Why Asia Matters for Trance
The European-and-American framing of trance history obscures a basic fact: a substantial portion of the genre's post-2010 audience growth has been Asian. Japan's trance scene has been continuous since the 1990s. India's domestic festival circuit has scaled significantly since 2015. Southeast Asia — particularly Bangkok, Singapore, and Bali — has become a major touring stop for European headliners. Any honest map of contemporary trance has to give Asia substantial space.
Japan: The Long-Running Continuity
Japan's trance scene is unusual for its continuity — the audience that came up with the genre in the late 1990s and early 2000s has remained engaged across two decades, and the festival calendar reflects that loyalty. Long-running events like A State of Trance Japan editions, dedicated psy/Goa-trance gatherings, and electronic-broad festivals at clubs such as Womb Tokyo continue to book major international acts annually. The Japanese audience tends to know the catalogue deeply and to value the music's craft over its spectacle, which makes it a particularly rewarding place to play for serious DJs.
India: The Rapid-Growth Story
India's trance audience is among the fastest-growing in the world. Sunburn Festival, the country's largest electronic music event, has booked headline trance acts annually since the late 2000s; Goa's open-air psy-trance scene continues to be a global destination for the international Goa community; and a growing circuit of mid-size events in Bangalore, Mumbai, and Delhi sustains a year-round calendar that did not exist a decade ago. Aly & Fila, Vini Vici, and Astrix all credit Indian audiences as among the most enthusiastic they encounter on the global circuit.
Southeast Asia: The Touring Hub
Bangkok's trance club circuit and Bali's open-air festival scene have made Southeast Asia a major touring zone for European headliners since around 2015. Bali in particular — with venues that pair tropical settings with serious production budgets — has become a destination event location, with multiple weekend-scale festivals across the year that book the same lineups as European spring events. Singapore and Kuala Lumpur sustain smaller but consistently programmed scenes, and the regional scene's connectivity (cheap regional flights, common booking agents, shared promoter networks) makes Southeast Asia function as a single market rather than five separate ones.
China: The Less-Visible Scene
Mainland China's trance scene is the largest unknown in the regional picture. Major events happen — Storm Festival in Shanghai, Ultra China editions, individual headliner shows in Beijing — but the scene is less internationally legible than Japan's or India's due to a combination of language, regulatory complexity, and the fact that Chinese promoter networks have historically operated independently from Western booking infrastructure. The picture is changing as Chinese promoters become more visible at international industry events, but for now, China remains the largest underestimated market in Asian trance.

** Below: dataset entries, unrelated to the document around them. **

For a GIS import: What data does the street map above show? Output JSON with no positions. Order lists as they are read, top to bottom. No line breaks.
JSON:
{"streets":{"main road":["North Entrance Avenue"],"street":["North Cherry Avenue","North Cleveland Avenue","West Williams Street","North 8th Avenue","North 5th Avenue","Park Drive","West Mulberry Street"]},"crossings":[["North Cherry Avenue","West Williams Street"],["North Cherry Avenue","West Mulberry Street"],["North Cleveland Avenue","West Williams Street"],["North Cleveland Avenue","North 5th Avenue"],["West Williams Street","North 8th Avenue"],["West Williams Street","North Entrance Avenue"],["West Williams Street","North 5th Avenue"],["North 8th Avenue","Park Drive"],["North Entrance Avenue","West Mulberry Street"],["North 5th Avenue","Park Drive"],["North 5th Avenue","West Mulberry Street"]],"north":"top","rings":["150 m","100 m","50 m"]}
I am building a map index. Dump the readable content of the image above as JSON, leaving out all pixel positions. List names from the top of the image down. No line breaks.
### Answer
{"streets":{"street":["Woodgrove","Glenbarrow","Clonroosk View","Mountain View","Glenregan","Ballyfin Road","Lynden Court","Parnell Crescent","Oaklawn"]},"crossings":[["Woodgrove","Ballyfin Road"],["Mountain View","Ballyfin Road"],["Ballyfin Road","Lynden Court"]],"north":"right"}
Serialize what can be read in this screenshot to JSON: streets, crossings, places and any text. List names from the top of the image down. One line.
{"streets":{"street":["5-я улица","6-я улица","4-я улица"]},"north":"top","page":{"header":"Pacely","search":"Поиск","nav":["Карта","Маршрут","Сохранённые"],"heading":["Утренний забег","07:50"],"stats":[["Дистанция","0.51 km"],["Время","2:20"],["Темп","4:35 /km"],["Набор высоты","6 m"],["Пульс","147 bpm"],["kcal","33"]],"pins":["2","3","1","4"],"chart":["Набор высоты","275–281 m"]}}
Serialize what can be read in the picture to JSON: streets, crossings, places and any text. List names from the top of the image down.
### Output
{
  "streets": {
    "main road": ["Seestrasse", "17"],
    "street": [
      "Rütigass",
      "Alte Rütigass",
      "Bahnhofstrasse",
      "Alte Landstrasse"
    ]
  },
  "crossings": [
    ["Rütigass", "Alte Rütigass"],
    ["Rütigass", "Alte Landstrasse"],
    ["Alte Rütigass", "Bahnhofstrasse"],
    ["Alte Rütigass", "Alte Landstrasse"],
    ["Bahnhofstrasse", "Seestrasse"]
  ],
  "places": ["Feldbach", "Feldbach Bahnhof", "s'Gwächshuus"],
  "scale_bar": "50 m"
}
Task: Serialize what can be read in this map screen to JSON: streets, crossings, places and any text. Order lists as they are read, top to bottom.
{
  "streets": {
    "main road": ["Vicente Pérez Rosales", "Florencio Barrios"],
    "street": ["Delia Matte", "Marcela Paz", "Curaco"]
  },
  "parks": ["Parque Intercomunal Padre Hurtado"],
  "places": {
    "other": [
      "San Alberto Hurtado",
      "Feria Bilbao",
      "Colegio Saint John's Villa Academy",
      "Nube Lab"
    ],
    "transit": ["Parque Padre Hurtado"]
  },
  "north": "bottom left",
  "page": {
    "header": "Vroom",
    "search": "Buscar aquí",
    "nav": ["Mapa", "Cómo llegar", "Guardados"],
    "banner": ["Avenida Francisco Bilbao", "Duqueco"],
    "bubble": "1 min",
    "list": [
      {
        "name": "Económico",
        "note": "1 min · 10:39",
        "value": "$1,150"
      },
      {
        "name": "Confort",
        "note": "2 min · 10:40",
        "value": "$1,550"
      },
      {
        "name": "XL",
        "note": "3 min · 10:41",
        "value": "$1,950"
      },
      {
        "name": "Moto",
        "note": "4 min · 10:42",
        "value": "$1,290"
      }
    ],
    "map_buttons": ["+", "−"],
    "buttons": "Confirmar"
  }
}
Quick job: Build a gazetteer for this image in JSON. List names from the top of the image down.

How to Plan an Asian Trance Trip
For listeners outside Asia who want to plan a serious Asian trance experience, three approaches work. First, target a single major festival as the anchor (Sunburn India in late December, A State of Trance Bangkok edition in spring, Sonica Japan in mid-year) and build the trip around it. Second, plan a multi-city tour that hits Bangkok, Bali, and Tokyo across two weeks — easier than it sounds given regional flight infrastructure. Third, attend a smaller mid-week club event in Bangkok or Bali to see the scene without festival overhead. Each approach yields a different but legitimate picture of what Asian trance is in 2026.
What's Coming in 2026 and 2027
Three trends to watch in Asian trance through the next two years. First: the Japanese audience is likely to stage a 30-year-anniversary cycle of events through 2026-2028 marking the genre's arrival in the country, with major bookings clustered around those milestones. Second: India's mid-tier festival circuit (the events one step below Sunburn) is consolidating, and one or two of those promoters are likely to scale into international-headliner-booking territory by 2027. Third: Southeast Asian governments' attitudes toward large-scale electronic music events continue to vary widely, and the regional festival map is likely to look measurably different in 2028 from how it looks in 2026.
A Listener's Note — Asian Trance Reaches the Outside Listener Mostly Through Recordings
The Asian festivals the article describes — Sunburn India, the Bangkok / Bali touring circuit, the Japanese long-continuity scene — reach the non-attending listener mostly through the same channels other regional scenes do: uploaded sets, livestream archives, the booking announcements that surface on A State of Trance and Group Therapy when a European headliner is touring through. From outside the region, that is a real but partial view; the floor at Sunburn or a Bangkok club night is not the same as the audio that emerges from it afterwards.
What the listener side can confirm is the article's thesis that Asian audiences are part of the genre's current centre, not a periphery. Bookings on ASOT for Asian dates, the Indian-audience credit Aly & Fila and Vini Vici give in interviews, the steady stream of upload-quality sets coming out of Tokyo and Bangkok venues — these all show up in weekly listening as ordinary signal rather than as exotic specials. The article's closing argument that any honest map of contemporary trance has to give Asia substantial space matches what the rotation already plays. For non-attending listeners, that is the most accessible verification: notice how often the Asian dates and Asian-recorded sets surface in current weekly listening.